The Latest Bounce
by Matt JenkinsRep. Richard Pombo, R-Calif., is ready to reopen the U.S. coast for offshore drilling (HCN, 7/25/05: Will the real Mr. Pombo please stand up?). New drilling has been prohibited off the coast, except in Alaska and the Gulf of Mexico, since the early 1980s, thanks to a congressional moratorium. But in October, Pombo introduced a measure that would let individual states — including California, which happens to have a $6 billion budget deficit — opt out of the moratorium in return for a cut of drilling royalties.

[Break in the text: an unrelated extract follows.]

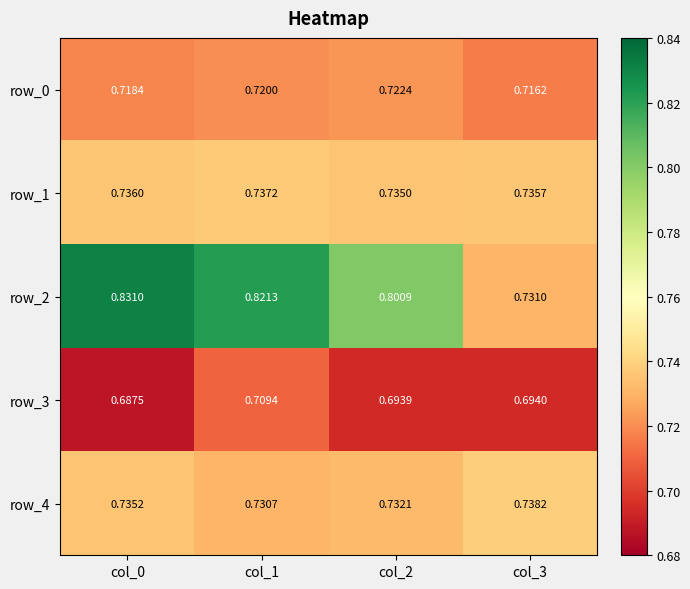

Is the value of row_3 at col_1 greater than the value of row_4 at col_2?

No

Nevada’s neighbors are finding increasing evidence to back their claims that the Silver State’s gold mines are spewing mercury across the West (HCN, 8/8/05: The Great Salt Lake's dirty little secret). This fall, the Idaho Department of Environmental Quality sampled water quality in Salmon Falls Creek Reservoir, south of Twin Falls. Mercury levels in the reservoir, a popular fishing destination downwind from a cluster of large Nevada gold mines, were 150 times higher than heavily polluted lakes in the northeastern U.S.
The grazing fees that the federal government charges ranchers for using public lands don’t even cover one-sixth of the cost of running the grazing program. According to a new report from the Government Accountability Office, the federal grazing program lost $123 million last year (HCN, 4/4/05: The Big Buyout). The GAO, which noted that grazing fees have not changed significantly in 25 years, said the report’s findings highlighted the need to "reexamine programs to assess their relevance and relative priority for a changing society."
A federal district judge has flamed the Forest Service for refusing to analyze the environmental impact of the fire retardant used by its air tankers (HCN, 7/7/03: War on fire takes a toll on fish). In 2003, after several retardant drops killed tens of thousands of fish, the nonprofit Forest Service Employees for Environmental Ethics sued to force the agency to evaluate the effect of fire retardant on fish. But the government argued that fire-retardant use was a site-specific action by fire managers — who had better things to do than carry out environmental analyses. That, Judge Donald Molloy wrote, was "not a reasonable conclusion."